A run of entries
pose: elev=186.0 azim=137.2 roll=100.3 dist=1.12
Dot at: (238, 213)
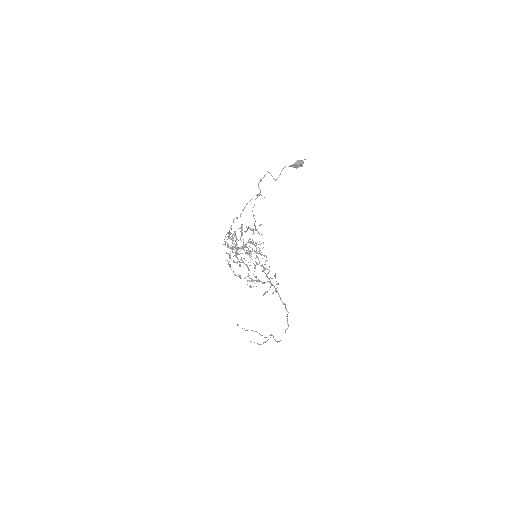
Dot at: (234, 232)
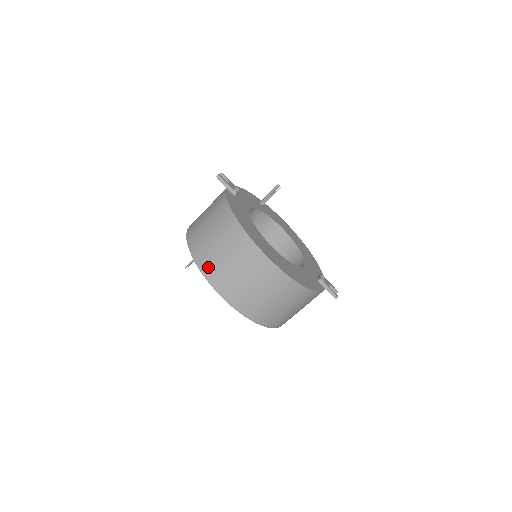
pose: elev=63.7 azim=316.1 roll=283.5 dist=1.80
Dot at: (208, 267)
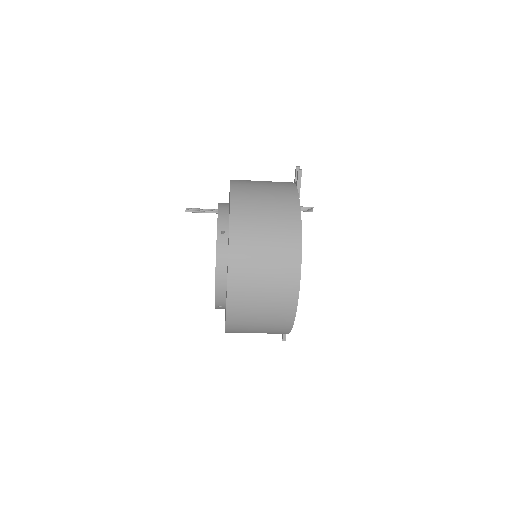
Dot at: (240, 252)
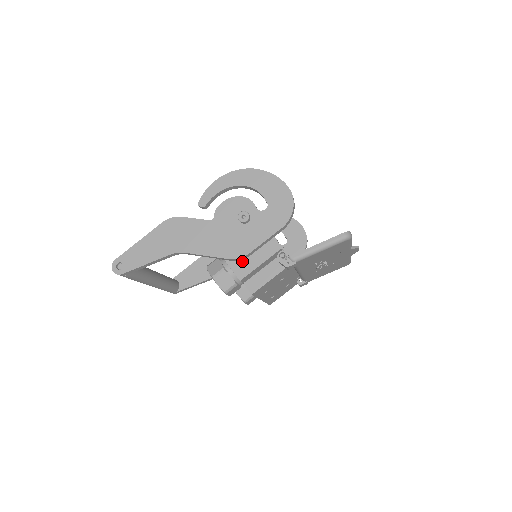
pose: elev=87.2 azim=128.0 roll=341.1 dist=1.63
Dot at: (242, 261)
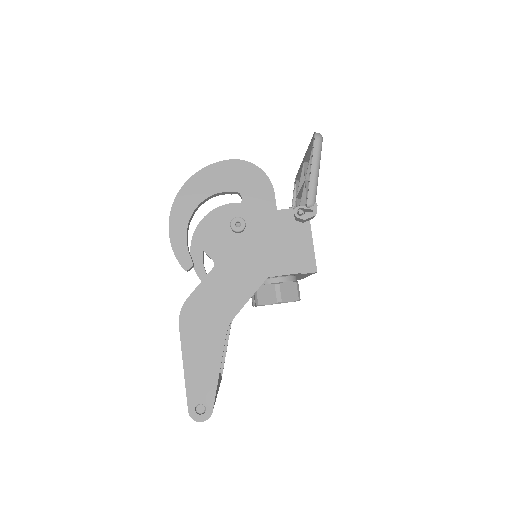
Dot at: (281, 258)
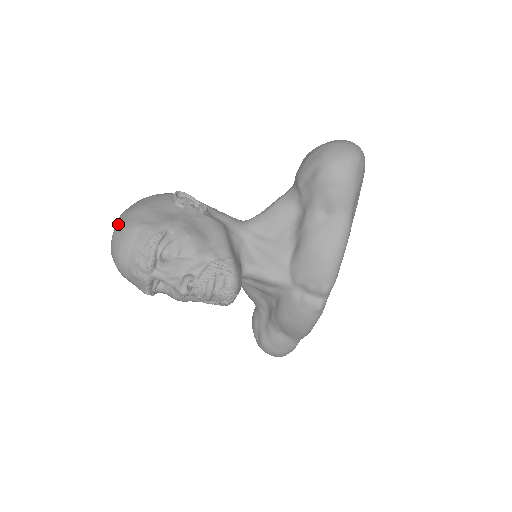
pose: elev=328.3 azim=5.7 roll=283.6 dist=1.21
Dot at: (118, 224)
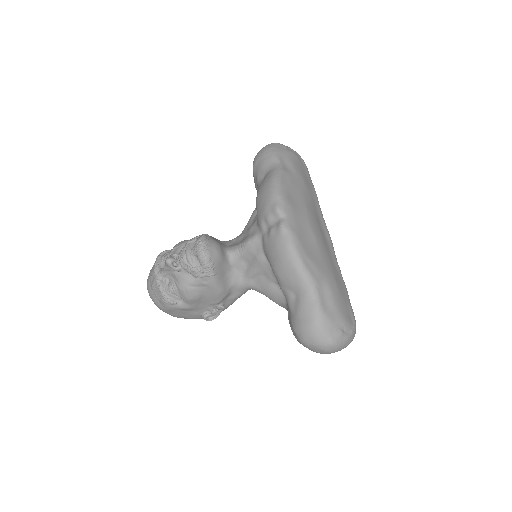
Dot at: occluded
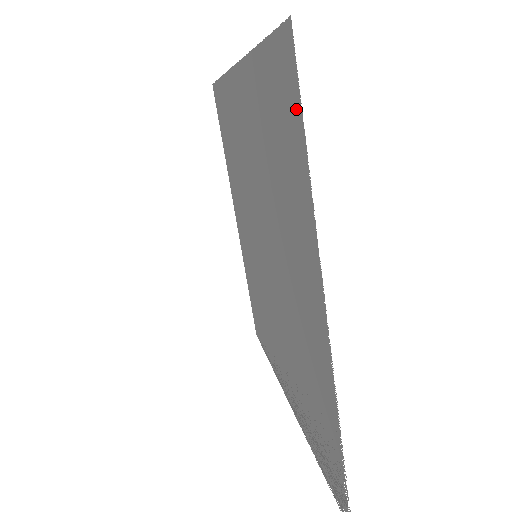
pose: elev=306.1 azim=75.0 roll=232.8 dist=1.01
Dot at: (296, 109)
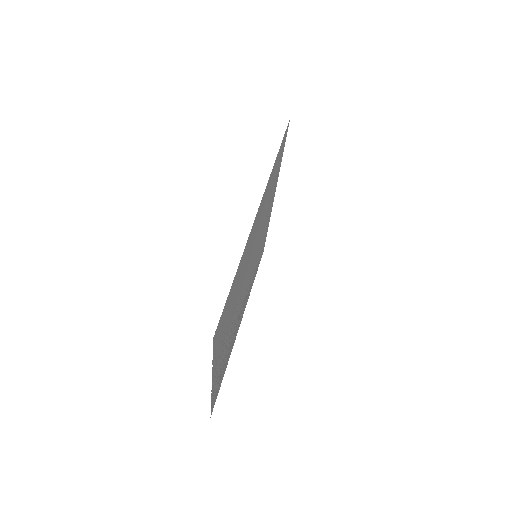
Dot at: (213, 349)
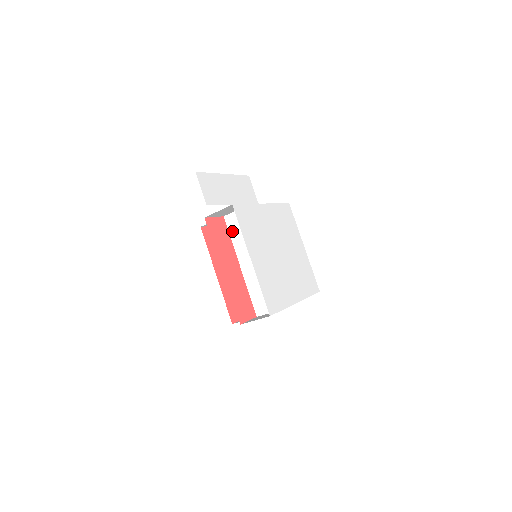
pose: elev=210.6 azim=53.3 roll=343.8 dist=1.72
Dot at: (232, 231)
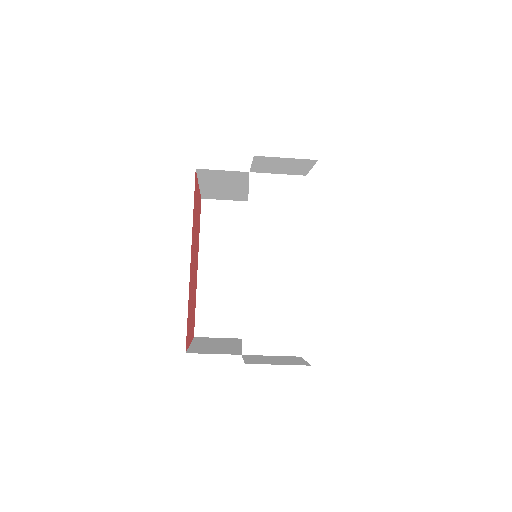
Dot at: (255, 201)
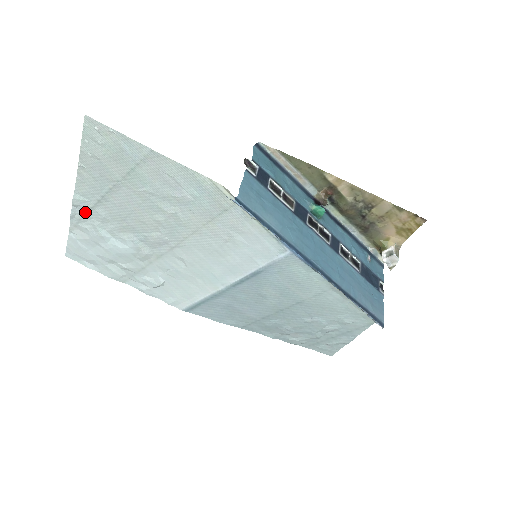
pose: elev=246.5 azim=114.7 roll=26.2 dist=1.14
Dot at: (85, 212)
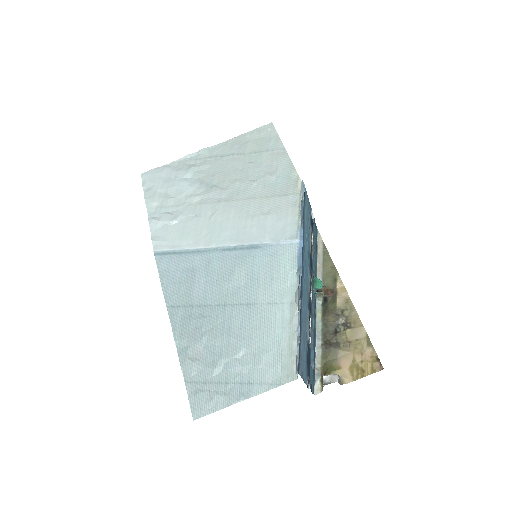
Dot at: (198, 159)
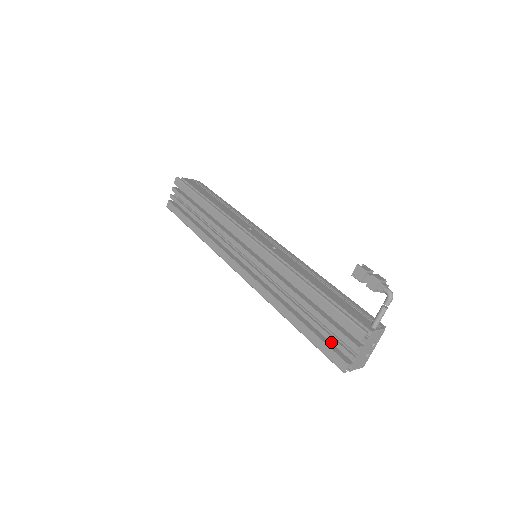
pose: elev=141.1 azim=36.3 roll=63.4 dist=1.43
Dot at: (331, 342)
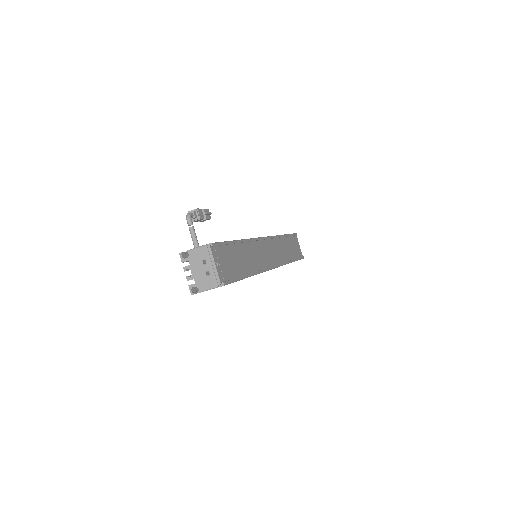
Dot at: occluded
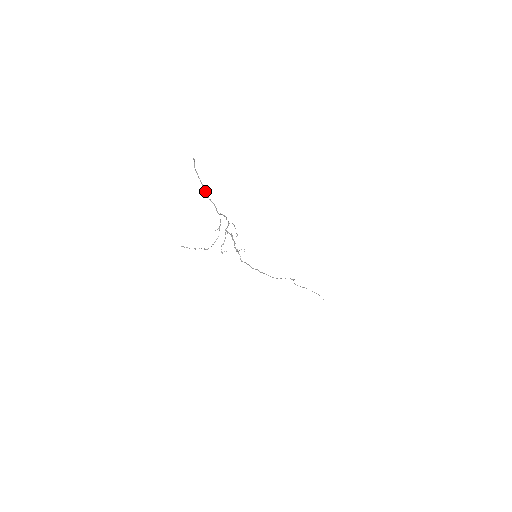
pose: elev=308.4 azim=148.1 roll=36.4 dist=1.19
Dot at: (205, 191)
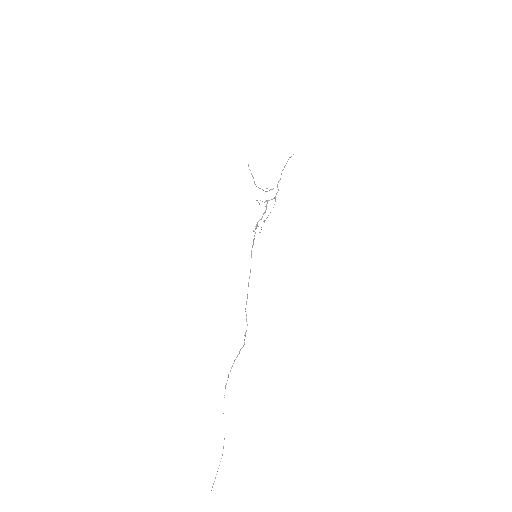
Dot at: (283, 169)
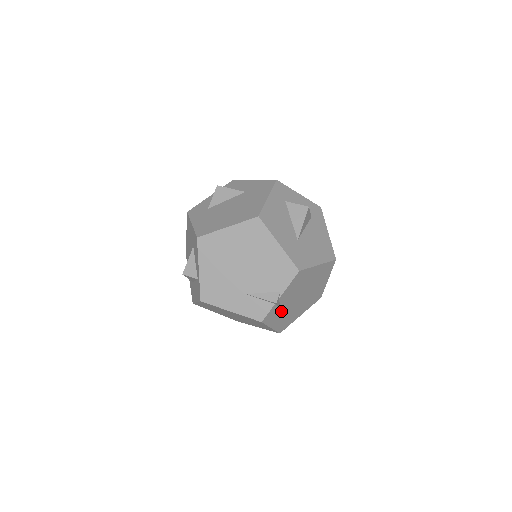
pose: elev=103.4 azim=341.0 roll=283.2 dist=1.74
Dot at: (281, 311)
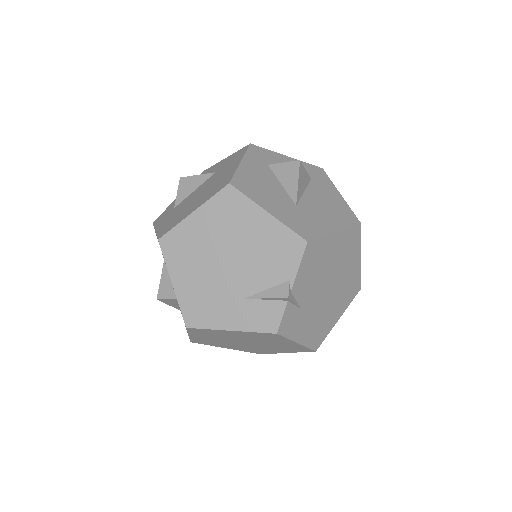
Dot at: (303, 313)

- [AIM OF THE EXERCISE]: Reproduce all of the entries above line for line and word for word, but omit the pictures.

- [RESULT FOR THIS TASK]:
pose: elev=186.0 azim=137.2 roll=100.3 dist=1.12
Dot at: (238, 213)
Dot at: (234, 232)
pose: elev=63.7 azim=316.1 roll=283.5 dist=1.80
Dot at: (208, 267)
Dot at: (240, 252)
pose: elev=87.2 azim=128.0 roll=341.1 dist=1.63
Dot at: (242, 261)
Dot at: (281, 258)
pose: elev=328.3 azim=5.7 roll=283.6 dist=1.21
Dot at: (118, 224)
Dot at: occluded
pose: elev=306.1 azim=75.0 roll=232.8 dist=1.01
Dot at: (296, 109)
Dot at: (213, 349)
pose: elev=210.6 azim=53.3 roll=343.8 dist=1.72
Dot at: (232, 231)
Dot at: (255, 201)
pose: elev=246.5 azim=114.7 roll=26.2 dist=1.14
Dot at: (85, 212)
Dot at: (198, 159)
pose: elev=141.1 azim=36.3 roll=63.4 dist=1.43
Dot at: (331, 342)
Dot at: occluded
pose: elev=308.4 azim=148.1 roll=36.4 dist=1.19
Dot at: (205, 191)
Dot at: (283, 169)
pose: elev=103.4 azim=341.0 roll=283.2 dist=1.74
Dot at: (281, 311)
Dot at: (303, 313)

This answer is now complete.